Recent research has shown that smartphones really are a traveller’s best friend and, thanks to recent advancements in technology, organisations are also befriending them more than ever.
Last week, a survey from TripIt, the leading mobile travel organiser from Concur, has shown that travellers find it much easier, and are more comfortable, staying in touch with their partners back home thanks to the variety of technology that’s accessible through their smartphones.
Just 17% of TripIt respondents said they still found it difficult to stay in touch with home when travelling on business. And just 8% continue to find it stressful to say goodbye to their partners. Instead they are finding comfort in their smartphones, which allow them to stay in constant contact whether through regular phone calls, video calls, email, text messages and social networking.

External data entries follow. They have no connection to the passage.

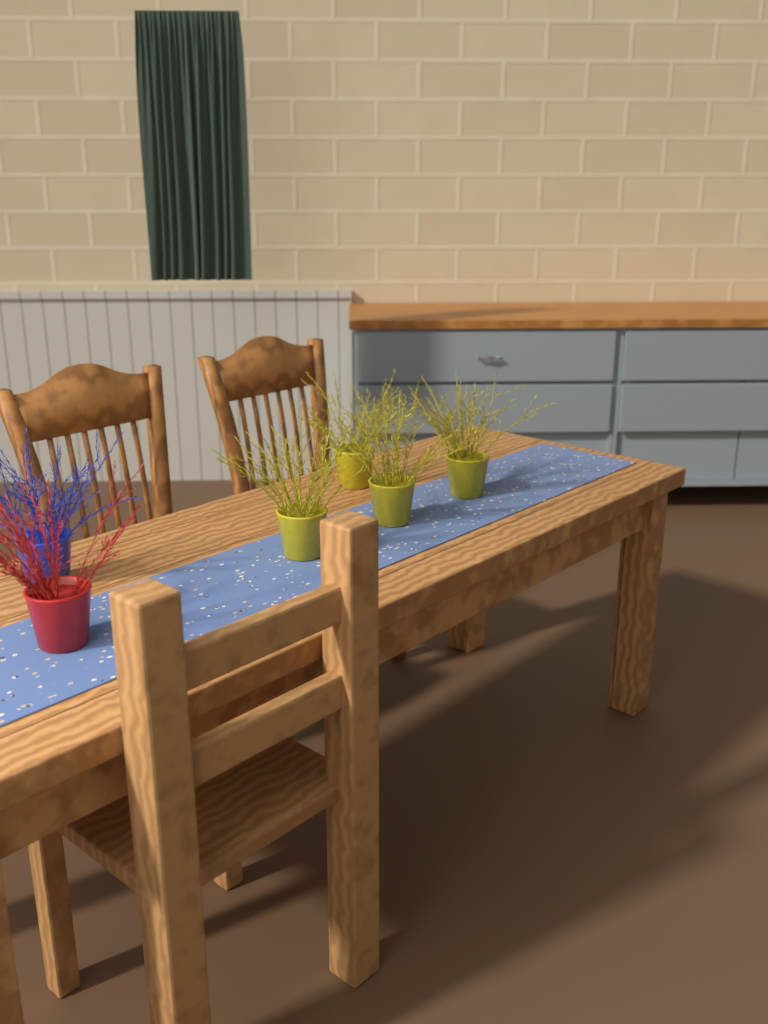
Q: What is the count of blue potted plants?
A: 1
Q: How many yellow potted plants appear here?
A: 4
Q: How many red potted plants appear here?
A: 1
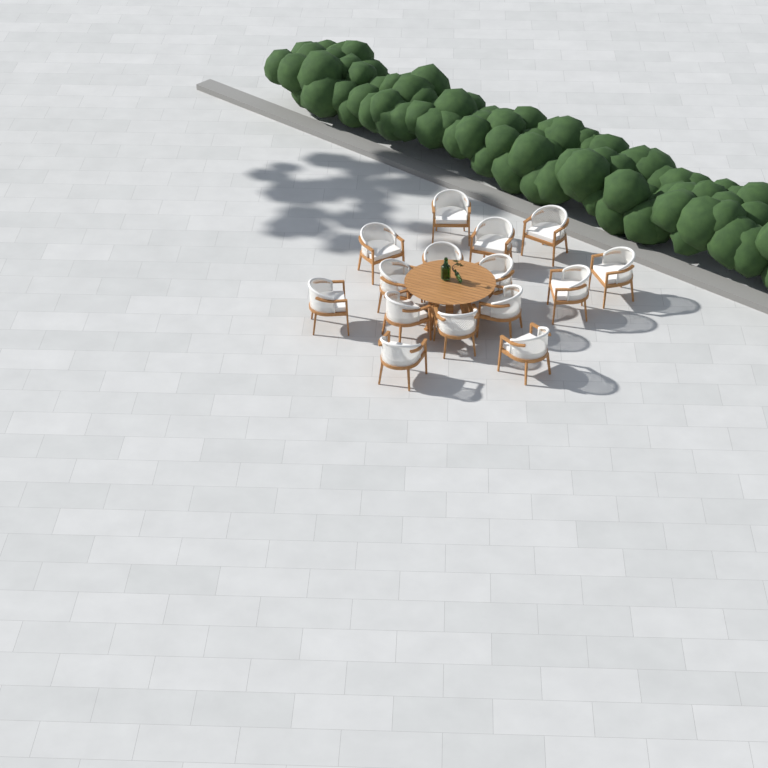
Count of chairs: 15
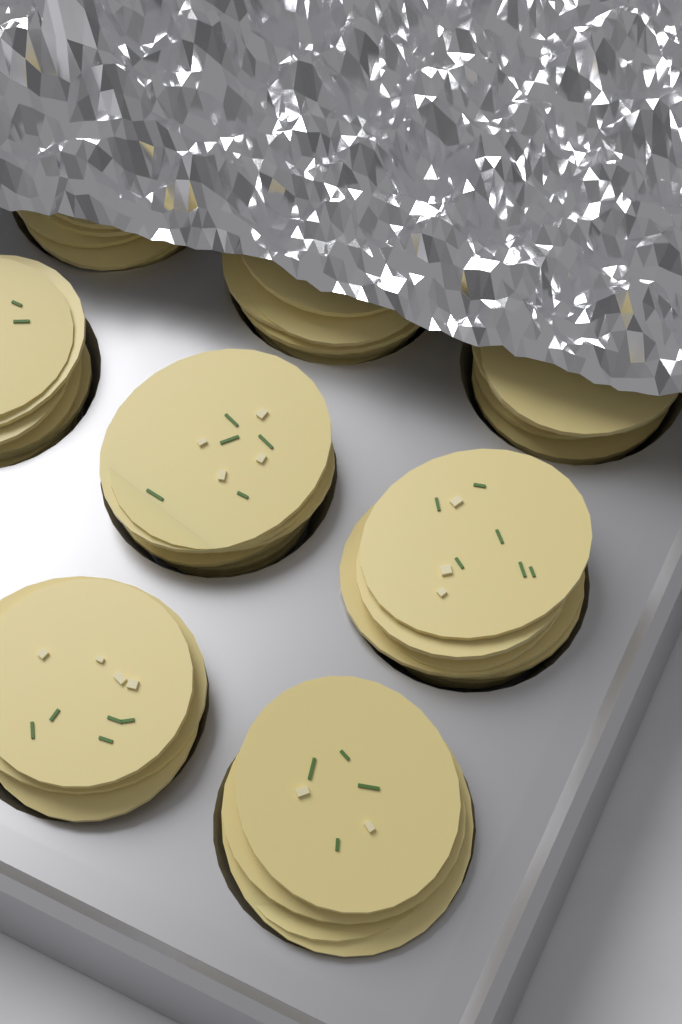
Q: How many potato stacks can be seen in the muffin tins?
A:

88% of travellers make phone calls to stay in touch with back home, 47% use video calls, 85% texts and 72% email. Despite having the same access to technology, those staying put don’t seem to have embraced technology in quite the same way with 95% sticking to phone calls and just 37% using video calls, 78% texts and 45% email.
I think what’s important about these figures, which, to some degree, seem to state the obvious, is that connected travellers are no doubt happier, less-stressed travellers, which means their productivity and wellbeing will be leaps and bounds ahead of those travellers who are home sick and suffering because of it and companies will save money as a result.
Mobile technology is not only proving its worth for staying in touch at home, but also when travellers are away. Social media tools, in particular, enable travellers to stay in touch with their community of trusted contacts and also enable them to hook up with fellow travellers. These can be wide or niche communities, for example, MaidenVoyage.com for women travelling alone.
The next smartphone technology to make a huge impact on travellers’ lives is undoubtedly NFC (near field communication): contactless payments. This is increasingly available and soon it won’t feel strange to make payments through a mobile phone with a chip in it instead of using a credit card. It will, for example, automatically do travel expenses, open hotel room doors and start cars.
And for organisations, smartphone technology is also proving to be worth its weight in gold. NFC, for example, has the potential to save money – lots of money – by encouraging traveller compliance. For example, suggesting you take the underground from the hotel instead of a cab (together with the route), or instead of taking a taxi to a favourite bistro, travellers will be directed towards restaurants in the hotel’s vicinity that are within budget.
The smartphone is already a must-have travelling gadget, over the next 12 months it will become the traveller’s companion. The technology to make that happen already exists – it is just a matter of time before it becomes standard.
David Chapple is event director of the Business Travel Show and is already planning his trip to the GBTA Conference in the UK this August using TripIt and will be glued to his smartphone before, during and after his travels.